More than 50 senators, including an even mix of Democrats and Republicans, attended a briefing by the architects of the plan.

Sen. Mike Johanns (R-Neb.), who coauthored a letter in March urging President Obama to support a comprehensive deficit reduction package, which received 64 signatures, said the remaining members of the Gang of Six have produced a politically viable plan.

“This is a very thoughtful, serious plan,” Johanns said. “I have now seen the presentation half a dozen times and each time I have seen it I have become more and more convinced that this is the vehicle that gives us the best opportunity to deal with a whole range of issues. I’m excited about the possibilities here.”

Republican Sens. Lamar Alexander (Tenn.), Kelly Ayotte (N.H.), John Barrasso (Wyo.), Richard Burr (N.C.), Bob Corker (Tenn.), John Cornyn (Texas), Mike Enzi (Wyo.), Lisa Murkowski (Alaska), Sen. Pat Roberts (Kan.) and John Thune (S.D.) also attended Tuesday’s meeting.

Democrats also praised the plan.

“Count me in,” he said. “I’ve long held this is what we need to do. The credit agencies are saying it’s not enough to take care of the debt limit. We have to take care of the long-term fiscal scenario.”

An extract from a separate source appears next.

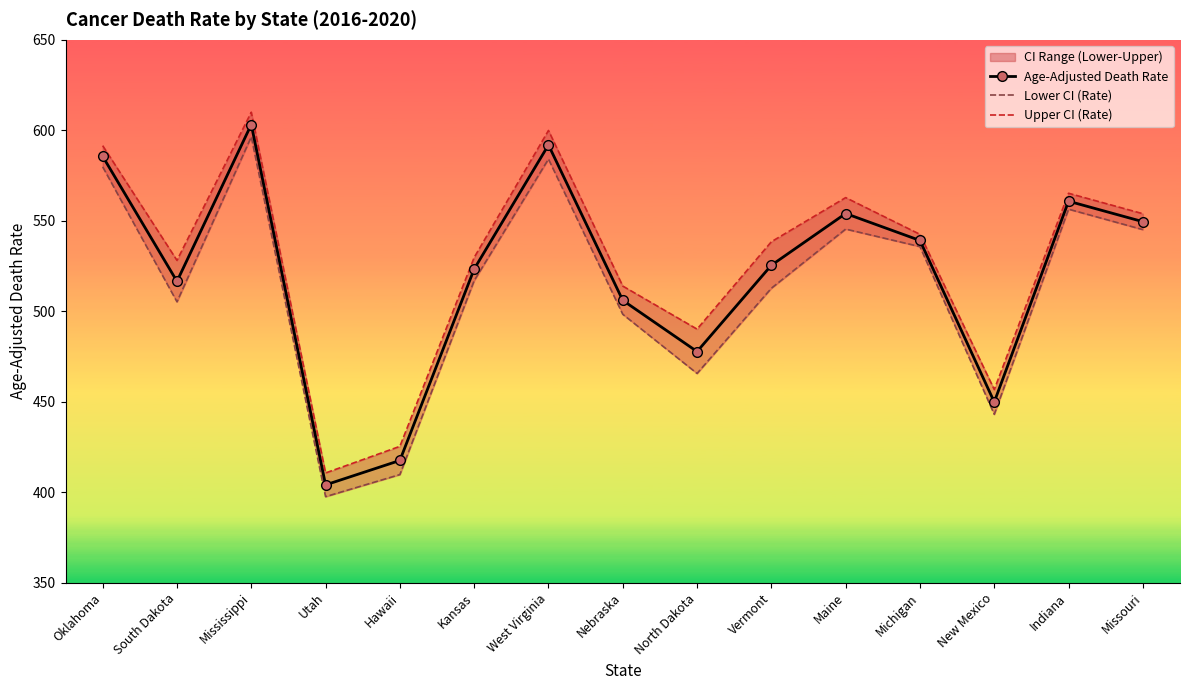

True or false: Upper CI (Rate) and Age-Adjusted Death Rate cross at least once.

False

Sen. Michael Bennet (D-Colo.), who led the March letter-writing effort with Johanns, said the gang’s proposal received a warm reception from Republicans and Democrats in Tuesday’s meeting.

“We need to make sure that the capital markets are reassured the paper they own is worth what they paid of it,” he said. “No one is going to agree with every single thing in this plan. There is no plan that everybody is going to agree with in its entirety but this plan meets those broad tests.”